Frequently asked questions

What is the drip-feeding inventory strategy and why does it improve IPI scores?

Drip-feeding means storing bulk inventory in a third-party warehouse and sending smaller, more frequent shipments into Amazon's fulfillment centers rather than one large batch meant to last a quarter. This keeps your FBA inventory levels lean relative to what you are actually selling, which directly improves your sell-through rate and reduces excess inventory, both key components of the IPI score. It also gives you more decision-making touchpoints: instead of committing months of stock to Amazon at once, you are making smaller calls every few days based on current sales velocity, which you can adjust upward or downward as demand shifts.

When does it make financial sense to use FBM or a 3PL instead of FBA?

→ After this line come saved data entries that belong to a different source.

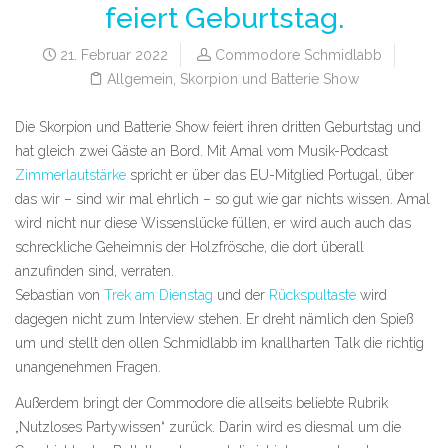
feiert Geburtstag.
21. Februar 2022
Commodore Schmidlabb
Allgemein
,
Skorpion und Batterie Show
Die Skorpion und Batterie Show feiert ihren dritten Geburtstag und
hat gleich zwei Gäste an Bord. Mit Amal vom Musik-Podcast
Zimmerlautstärke
spricht er über das EU-Mitglied Portugal, über
das wir – sind wir mal ehrlich – so gut wie gar nichts wissen. Amal
wird nicht nur diese Wissenslücke füllen, er wird auch auch das
schreckliche Geheimnis der Holzfrösche, die dort überall
anzufinden sind, verraten.
Sebastian von
Trek am Dienstag
und der
Rückspultaste
wird
dagegen nicht zum Interview stehen. Er dreht nämlich den Spieß
um und stellt den ollen Schmidlabb im knallharten Talk die richtig
unangenehmen Fragen.
Außerdem bringt der Commodore die allseits beliebte Rubrik
„Nutzloses Partywissen“ zurück. Darin wird es diesmal um die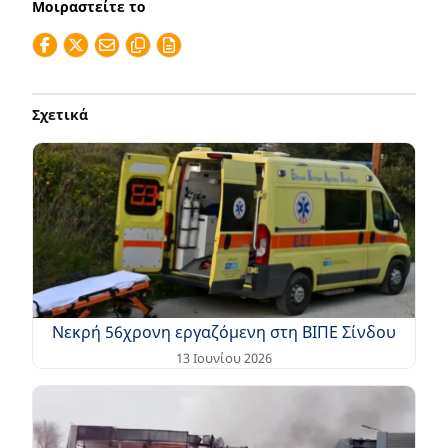
Μοιραστείτε το
Σχετικά
Νεκρή 56χρονη εργαζόμενη στη ΒΙΠΕ Σίνδου
13 Ιουνίου 2026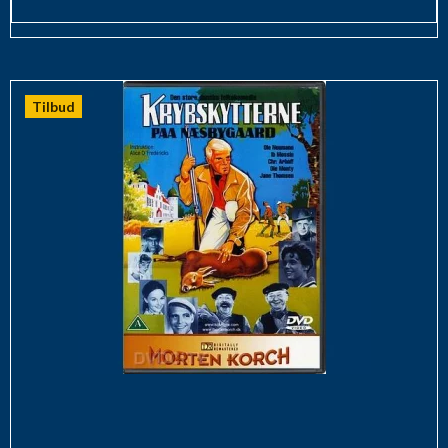
Tilbud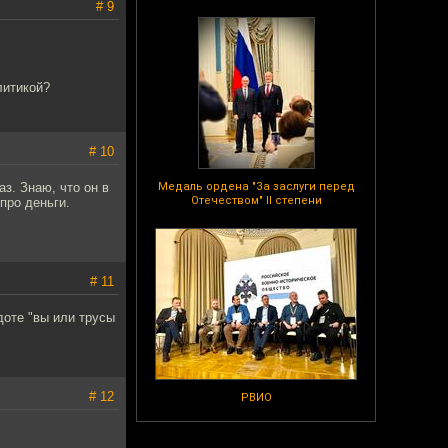
# 9
литикой?
# 10
аз. Знаю, что он в
Медаль ордена "За заслуги перед
Отечеством" II степени
про деньги.
# 11
доте "вы или трусы
# 12
РВИО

FBA is not always the most profitable option, particularly for products with thin margins, heavy or oversized items that attract high fulfillment fees, or slow-moving SKUs that accumulate storage fees faster than they sell. A 3PL warehouse typically charges lower per-unit storage costs than FBA and gives you more control over your inventory. Running both simultaneously is a common approach for scaling sellers: fast-moving, Prime-eligible products stay in FBA to capture the conversion advantage, while slower-moving or oversized stock sits in a 3PL and is sent to FBA only as needed. During Q4, having a 3PL buffer also allows you to replenish FBA quickly if inventory sells through faster than expected.

Should I trust Amazon's restock recommendations when planning inventory?

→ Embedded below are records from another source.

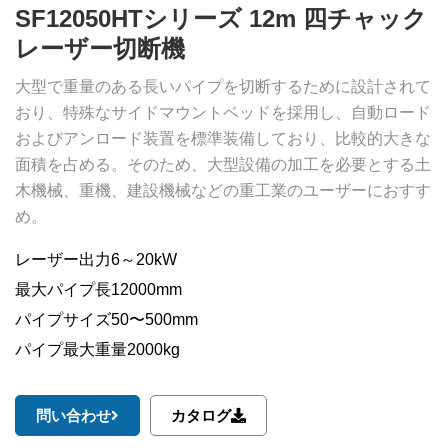
SF12050HTシリーズ 12m 四チャック
レーザー切断機
大型で重量のある長いパイプを切断するために設計されて
おり、特殊なサイドマウントベッドを採用し、自動ロード
およびアンロード装置を標準装備しており、比較的大きな
面積を占める。そのため、大型設備の加工を必要とする土
木機械、重機、建設機械などの重工業のユーザーにおすす
め。
レーザー出力6～20kW
最大パイプ長12000mm
パイプサイズ50〜500mm
パイプ最大重量2000kg
問い合わせ
カタログ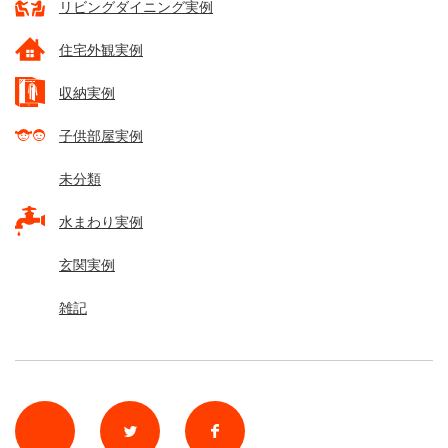
リビングダイニング実例
住宅外観実例
収納実例
子供部屋実例
未分類
水まわり実例
玄関実例
雑記
rss
Twitter
Facebook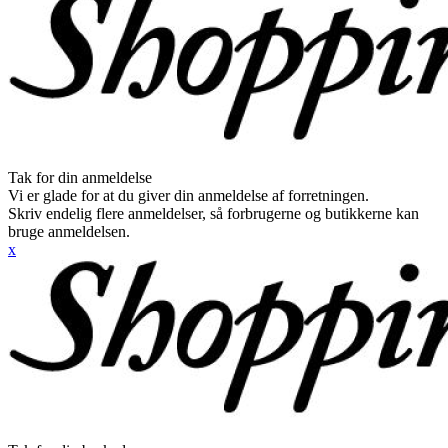
Tak for din anmeldelse
Vi er glade for at du giver din anmeldelse af forretningen.
Skriv endelig flere anmeldelser, så forbrugerne og butikkerne kan
bruge anmeldelsen.
x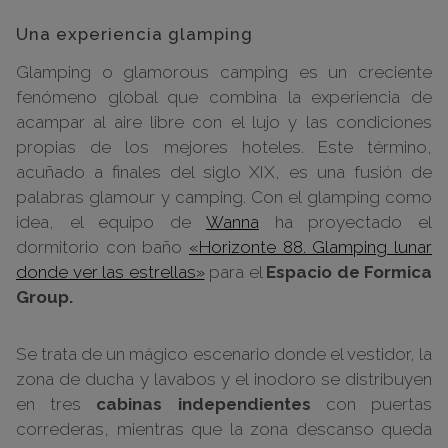
Una experiencia glamping
Glamping o glamorous camping es un creciente
fenómeno global que combina la experiencia de
acampar al aire libre con el lujo y las condiciones
propias de los mejores hoteles.​ Este término,
acuñado a finales del siglo XIX, es una fusión de
palabras glamour y camping. Con el glamping como
idea, el equipo de
Wanna
ha proyectado el
dormitorio con baño
«Horizonte 88. Glamping lunar
donde ver las estrellas»
para el
Espacio de Formica
Group.
Se trata de un mágico escenario donde el vestidor, la
zona de ducha y lavabos y el inodoro se distribuyen
en tres
cabinas independientes
con puertas
correderas, mientras que la zona descanso queda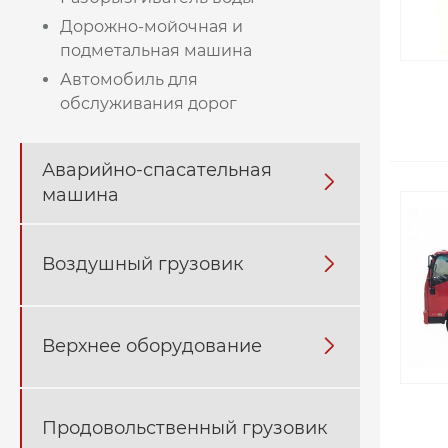
Дорожно-мойочная и
подметальная машина
Автомобиль для
обслуживания дорог
Аварийно-спасательная

машина
Воздушный грузовик

Верхнее оборудование

Продовольственный грузовик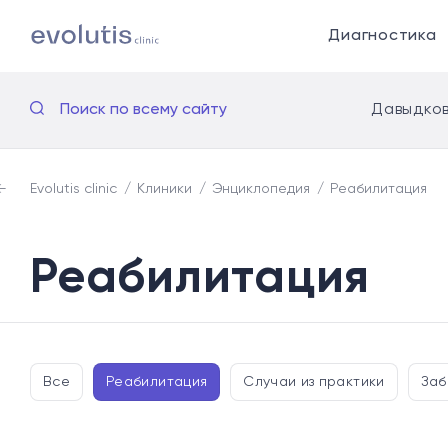
Диагностика
Поиск по всему сайту
Давыдков
Evolutis clinic
Клиники
Энциклопедия
Реабилитация
Реабилитация
Все
Реабилитация
Случаи из практики
Заб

Use them as a reference point, not as a definitive answer. Amazon's recommendations are based on its own demand forecast, which does not account for promotions you are planning, product launches, or seasonal nuances specific to your brand. If Amazon suggests a restock quantity that aligns with your own understanding of upcoming demand, it is a useful confirmation. If the recommendation seems significantly higher or lower than your own analysis, trust your own numbers. Amazon does not know about your marketing calendar, your PPC budget changes, or supplier lead times, so its forecasts are always incomplete.

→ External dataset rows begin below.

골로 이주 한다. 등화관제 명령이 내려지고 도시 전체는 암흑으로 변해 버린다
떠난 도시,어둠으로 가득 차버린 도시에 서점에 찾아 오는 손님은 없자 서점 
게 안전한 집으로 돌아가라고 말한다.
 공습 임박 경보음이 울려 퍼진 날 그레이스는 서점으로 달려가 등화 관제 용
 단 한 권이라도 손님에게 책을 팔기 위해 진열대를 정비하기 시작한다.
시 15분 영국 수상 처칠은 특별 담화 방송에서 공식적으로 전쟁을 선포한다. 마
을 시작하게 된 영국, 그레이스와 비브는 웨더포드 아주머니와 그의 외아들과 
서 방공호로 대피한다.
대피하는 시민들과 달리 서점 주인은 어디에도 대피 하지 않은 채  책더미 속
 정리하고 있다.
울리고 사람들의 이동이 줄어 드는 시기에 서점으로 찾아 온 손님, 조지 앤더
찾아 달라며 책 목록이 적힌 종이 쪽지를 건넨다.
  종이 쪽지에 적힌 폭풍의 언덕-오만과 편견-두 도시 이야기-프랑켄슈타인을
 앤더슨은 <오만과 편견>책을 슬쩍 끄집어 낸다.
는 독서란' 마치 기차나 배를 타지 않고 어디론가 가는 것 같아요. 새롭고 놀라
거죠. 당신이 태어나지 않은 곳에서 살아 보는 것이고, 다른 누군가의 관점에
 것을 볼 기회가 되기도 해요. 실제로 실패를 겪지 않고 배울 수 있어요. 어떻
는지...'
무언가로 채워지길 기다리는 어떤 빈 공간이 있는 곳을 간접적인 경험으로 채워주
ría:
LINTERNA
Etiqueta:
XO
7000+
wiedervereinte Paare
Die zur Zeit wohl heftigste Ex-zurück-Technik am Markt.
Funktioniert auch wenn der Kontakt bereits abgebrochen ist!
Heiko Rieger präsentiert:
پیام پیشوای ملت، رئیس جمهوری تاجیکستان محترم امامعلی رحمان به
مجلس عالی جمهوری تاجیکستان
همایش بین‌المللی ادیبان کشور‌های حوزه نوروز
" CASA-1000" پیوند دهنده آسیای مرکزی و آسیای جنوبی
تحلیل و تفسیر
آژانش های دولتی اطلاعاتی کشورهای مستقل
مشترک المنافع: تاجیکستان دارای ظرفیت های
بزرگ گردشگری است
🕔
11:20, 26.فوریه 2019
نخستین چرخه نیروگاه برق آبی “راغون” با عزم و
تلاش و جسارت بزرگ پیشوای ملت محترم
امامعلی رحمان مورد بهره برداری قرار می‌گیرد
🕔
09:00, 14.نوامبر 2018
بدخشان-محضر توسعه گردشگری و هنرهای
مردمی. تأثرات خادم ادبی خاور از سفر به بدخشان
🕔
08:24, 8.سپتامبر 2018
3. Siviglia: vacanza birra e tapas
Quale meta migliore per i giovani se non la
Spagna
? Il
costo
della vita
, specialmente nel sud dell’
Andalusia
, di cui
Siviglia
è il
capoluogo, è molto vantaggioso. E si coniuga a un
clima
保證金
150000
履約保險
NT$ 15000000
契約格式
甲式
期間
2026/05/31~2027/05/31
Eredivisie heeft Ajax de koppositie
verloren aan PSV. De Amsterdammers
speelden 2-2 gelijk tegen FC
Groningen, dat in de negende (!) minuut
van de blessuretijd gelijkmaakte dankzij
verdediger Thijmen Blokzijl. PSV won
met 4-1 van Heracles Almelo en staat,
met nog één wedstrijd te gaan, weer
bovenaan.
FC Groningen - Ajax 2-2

How does thinking about inventory management in terms of profit-first change decision-making?

Many sellers focus on revenue and sales volume as their primary success metric, which can be misleading. A seller generating one million dollars in annual revenue at ten percent margin has one hundred thousand dollars in profit but may also have one hundred thousand dollars tied up in inventory, leaving very little actual free cash. Paying yourself a defined salary as an operating expense before calculating profit forces you to see whether the business is generating real cash or just converting one form of capital into another. If a business cannot support a salary, the financial model needs to be examined, whether that means adjusting pricing, reducing COGS, or reconsidering whether the product is right for the model.

What is scenario analysis in the context of Amazon inventory decisions, and why is it useful?

Scenario analysis means running your inventory plan through multiple possible outcomes rather than relying on a single forecast. For example, you model what happens if your top product sells as expected, what happens if it sells fifty percent faster, and what happens if it sells thirty percent slower. For each scenario, you calculate the financial outcome, including storage fees, cash flow, and profitability, to understand the risk profile of each option. This is particularly valuable for Q4 decisions because the right inventory call for peak season can be the wrong call for Q1, and a strategy that maximizes cash flow during the holiday period may deplete capital needed for restocking in the slower months that follow.